- Data under study -
* * * *

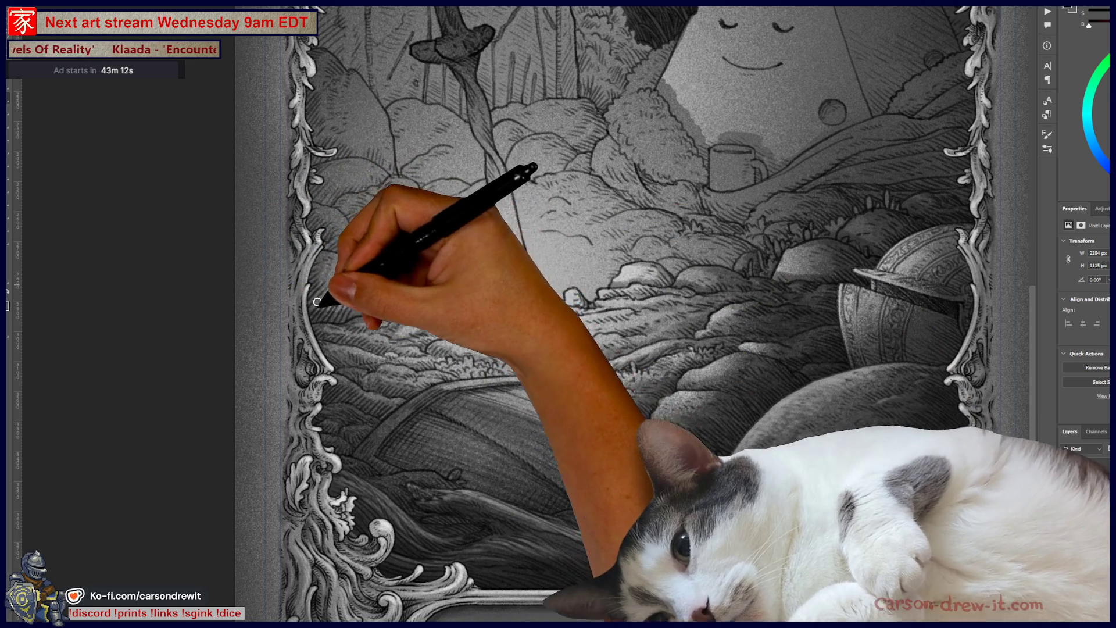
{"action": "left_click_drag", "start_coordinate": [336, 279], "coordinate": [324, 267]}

* * * *

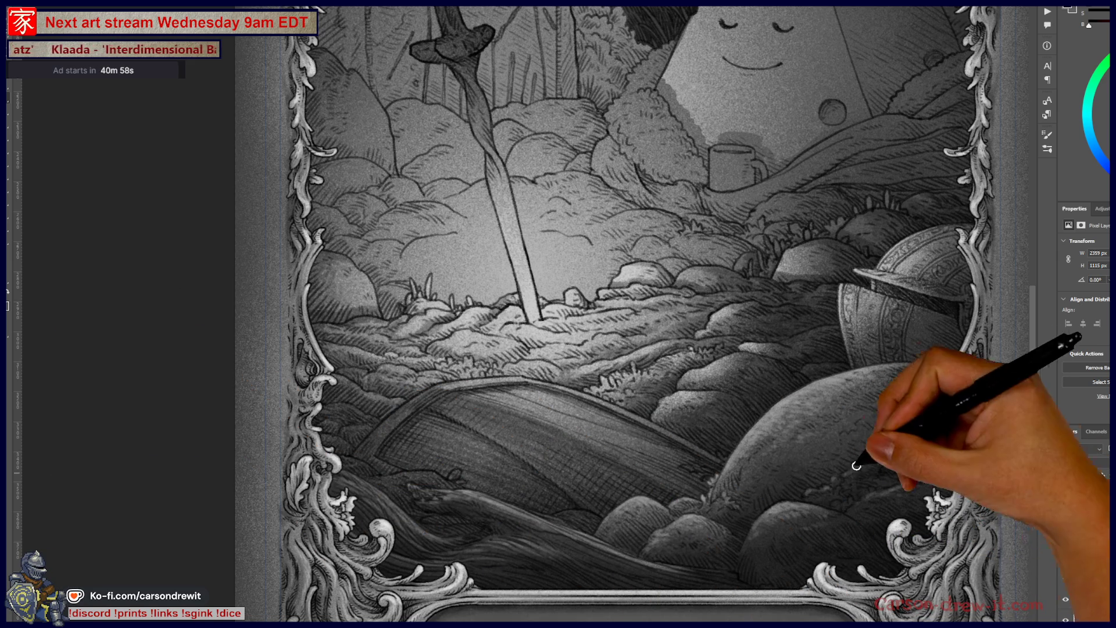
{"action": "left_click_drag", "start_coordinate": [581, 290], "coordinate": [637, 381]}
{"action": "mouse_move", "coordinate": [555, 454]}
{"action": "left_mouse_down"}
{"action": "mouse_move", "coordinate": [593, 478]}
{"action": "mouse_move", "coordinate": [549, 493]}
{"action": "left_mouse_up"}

* * * *

If the string "coordinate" appears in a line of the entries, report the line.

{"action": "left_click_drag", "start_coordinate": [336, 279], "coordinate": [324, 267]}
{"action": "left_click_drag", "start_coordinate": [581, 290], "coordinate": [637, 381]}
{"action": "mouse_move", "coordinate": [555, 454]}
{"action": "mouse_move", "coordinate": [593, 478]}
{"action": "mouse_move", "coordinate": [549, 493]}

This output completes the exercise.